→ Instruction
Tally the lines in the material below that contain the word "Bouquet". Reply with only the number.

→ Data under study
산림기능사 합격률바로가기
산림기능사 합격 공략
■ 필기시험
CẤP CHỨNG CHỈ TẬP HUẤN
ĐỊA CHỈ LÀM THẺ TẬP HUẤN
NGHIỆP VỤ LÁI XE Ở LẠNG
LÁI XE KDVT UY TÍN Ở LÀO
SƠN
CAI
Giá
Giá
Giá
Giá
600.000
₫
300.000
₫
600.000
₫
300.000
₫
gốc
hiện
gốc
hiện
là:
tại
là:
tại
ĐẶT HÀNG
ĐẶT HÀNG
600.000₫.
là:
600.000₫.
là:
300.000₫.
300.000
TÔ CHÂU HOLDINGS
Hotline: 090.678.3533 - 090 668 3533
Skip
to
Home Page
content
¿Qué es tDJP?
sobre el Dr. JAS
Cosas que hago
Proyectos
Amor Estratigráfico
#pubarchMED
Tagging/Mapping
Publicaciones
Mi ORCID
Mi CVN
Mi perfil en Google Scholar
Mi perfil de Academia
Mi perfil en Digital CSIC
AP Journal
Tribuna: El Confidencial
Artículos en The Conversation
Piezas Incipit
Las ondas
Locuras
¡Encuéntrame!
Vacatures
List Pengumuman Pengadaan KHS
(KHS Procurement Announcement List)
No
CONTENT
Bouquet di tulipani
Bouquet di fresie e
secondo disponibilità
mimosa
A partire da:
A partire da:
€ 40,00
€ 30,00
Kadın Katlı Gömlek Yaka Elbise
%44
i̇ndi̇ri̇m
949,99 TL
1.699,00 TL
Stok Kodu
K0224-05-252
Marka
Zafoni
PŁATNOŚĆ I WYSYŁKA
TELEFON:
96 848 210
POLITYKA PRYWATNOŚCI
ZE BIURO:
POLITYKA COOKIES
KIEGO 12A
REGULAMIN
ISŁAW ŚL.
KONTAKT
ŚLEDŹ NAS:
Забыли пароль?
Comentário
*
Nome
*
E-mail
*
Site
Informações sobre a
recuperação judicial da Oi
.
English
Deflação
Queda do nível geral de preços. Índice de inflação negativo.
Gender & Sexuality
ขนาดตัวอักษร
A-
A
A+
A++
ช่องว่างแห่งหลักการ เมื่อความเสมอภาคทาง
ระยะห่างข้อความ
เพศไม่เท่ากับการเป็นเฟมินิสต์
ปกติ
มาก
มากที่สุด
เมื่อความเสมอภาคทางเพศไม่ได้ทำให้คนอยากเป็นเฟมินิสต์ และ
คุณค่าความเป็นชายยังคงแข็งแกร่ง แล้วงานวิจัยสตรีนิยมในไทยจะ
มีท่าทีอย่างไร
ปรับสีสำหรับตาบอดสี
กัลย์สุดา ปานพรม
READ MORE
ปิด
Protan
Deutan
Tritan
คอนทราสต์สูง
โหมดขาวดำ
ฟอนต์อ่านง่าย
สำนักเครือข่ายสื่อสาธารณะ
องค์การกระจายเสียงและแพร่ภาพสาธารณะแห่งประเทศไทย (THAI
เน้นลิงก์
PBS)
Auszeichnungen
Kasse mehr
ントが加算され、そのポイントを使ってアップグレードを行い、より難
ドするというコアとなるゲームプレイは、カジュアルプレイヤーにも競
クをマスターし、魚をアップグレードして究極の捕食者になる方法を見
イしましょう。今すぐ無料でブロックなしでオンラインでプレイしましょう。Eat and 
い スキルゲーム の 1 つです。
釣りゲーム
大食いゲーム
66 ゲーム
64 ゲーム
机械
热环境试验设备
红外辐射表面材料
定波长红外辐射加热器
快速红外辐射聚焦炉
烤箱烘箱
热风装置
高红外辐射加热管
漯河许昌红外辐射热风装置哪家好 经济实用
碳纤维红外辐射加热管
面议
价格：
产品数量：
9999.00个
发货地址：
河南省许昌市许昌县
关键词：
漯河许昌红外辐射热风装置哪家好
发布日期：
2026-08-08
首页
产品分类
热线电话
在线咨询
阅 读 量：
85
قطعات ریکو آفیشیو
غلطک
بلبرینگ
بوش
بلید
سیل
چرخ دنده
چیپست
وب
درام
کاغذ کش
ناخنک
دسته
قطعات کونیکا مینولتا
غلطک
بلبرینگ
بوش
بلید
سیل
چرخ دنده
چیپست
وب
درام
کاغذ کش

→ Result for this task
2